===== Texte de la page =====

Rojo

Affiche Rojo
Réalisé par Benjamín Naishtat
Titre original Rojo
Pays de production Argentine, Brésil, France, Allemagne, Pays-Bas
Année 2018
Durée
Musique Vincent van Warmerdam
Genre Thriller, Drame
Distributeur Filmcoopi
Acteurs Dario Grandinetti, Alfredo Castro, Andrea Frigerio, Laura Grandinetti, Diego Cremonesi, Susana Pampin
Age légal 16 ans
Age suggéré 16 ans
N° cinéfeuilles 816
Bande annonce (Allociné)

Critique

Dans l’Argentine de 1975, Claudio (Dario Grandinetti), avocat réputé, provoque un esclandre dans un restaurant lors d’un échange avec un inconnu (Diego Cremonesi). Plus tard, alors que Claudio et sa femme (Andrea Frigerio) quittent l’établissement, les deux hommes se livrent à un combat soldé par le suicide raté de l’inconnu, que l’avocat laissera périr, sans assistance, dans le désert. Ce crime est la première étape d’une spirale infernale dans laquelle se fait happer Claudio.

L’élément le plus marquant de ce Rojo est son contraste entre la dimension visuelle très réussie, parfois superbe, et le profond sentiment de malaise qu’il dégage, à l’instar de la scène montrant Claudio abandonner son adversaire à l’agonie, râlant et gémissant, avec en fond un magnifique lever de soleil très poétique. Cela donnera le ton du film, où la violence est omniprésente et n’épargne personne, ni les animaux, ni les jeunes, ni les adultes. Elle peut également prendre une forme plus psychologique en se muant en insidieuse tromperie, ce à quoi Claudio s’adonne sans scrupules. Et, tel que le remarque une mère désespérée par la disparition de son fils, personne ne fait rien. Or, ainsi que le clame l’affiche du film, ne rien dire, fermer les yeux, c’est déjà un crime, tout comme laisser mourir un «suicidé» est considéré comme un meurtre.

=====

Consigne donnée A
Réécrivez le passage des lignes de données qui s'étend du tout début de celles-ci jusqu'à la ligne contenant « crop: left 10.62%, right 26.341% », cette ligne comprise, en remplaçant « developed » par « processed » et en laissant tout le reste identique.
Les lignes de données n'ont aucun rapport avec la critique de Rojo.

===== Matériel fourni =====

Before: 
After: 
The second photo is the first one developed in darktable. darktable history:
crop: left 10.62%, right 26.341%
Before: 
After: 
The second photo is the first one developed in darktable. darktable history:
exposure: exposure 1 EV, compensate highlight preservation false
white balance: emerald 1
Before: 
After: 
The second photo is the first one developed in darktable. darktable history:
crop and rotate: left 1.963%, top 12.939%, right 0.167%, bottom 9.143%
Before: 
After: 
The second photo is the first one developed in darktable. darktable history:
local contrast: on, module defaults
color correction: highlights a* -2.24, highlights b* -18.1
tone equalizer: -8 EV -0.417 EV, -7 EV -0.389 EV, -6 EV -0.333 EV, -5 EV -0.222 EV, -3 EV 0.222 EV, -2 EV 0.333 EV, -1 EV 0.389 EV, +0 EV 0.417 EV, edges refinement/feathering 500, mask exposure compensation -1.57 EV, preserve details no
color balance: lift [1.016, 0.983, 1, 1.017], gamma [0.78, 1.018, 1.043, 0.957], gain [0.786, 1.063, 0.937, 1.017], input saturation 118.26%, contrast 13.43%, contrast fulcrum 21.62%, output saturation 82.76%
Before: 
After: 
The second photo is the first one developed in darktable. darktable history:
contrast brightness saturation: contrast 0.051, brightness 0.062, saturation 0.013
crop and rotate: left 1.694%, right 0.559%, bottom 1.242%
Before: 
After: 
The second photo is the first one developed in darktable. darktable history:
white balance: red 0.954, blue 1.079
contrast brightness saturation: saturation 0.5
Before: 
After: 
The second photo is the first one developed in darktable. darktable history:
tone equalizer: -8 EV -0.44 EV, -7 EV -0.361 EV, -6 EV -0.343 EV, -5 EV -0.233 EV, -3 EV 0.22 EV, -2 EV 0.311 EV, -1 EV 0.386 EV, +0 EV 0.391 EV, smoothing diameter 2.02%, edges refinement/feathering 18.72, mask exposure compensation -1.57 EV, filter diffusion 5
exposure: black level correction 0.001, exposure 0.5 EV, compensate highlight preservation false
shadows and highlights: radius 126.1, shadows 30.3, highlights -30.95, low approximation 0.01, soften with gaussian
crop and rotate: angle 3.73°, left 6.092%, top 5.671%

=====

Consigne donnée B
D'après la critique de Rojo, en quelle année et dans quel pays se déroule l'histoire ?

Solution complète A
Before: 
After: 
The second photo is the first one processed in darktable. darktable history:
crop: left 10.62%, right 26.341%

Solution complète B
Dans l'Argentine de 1975.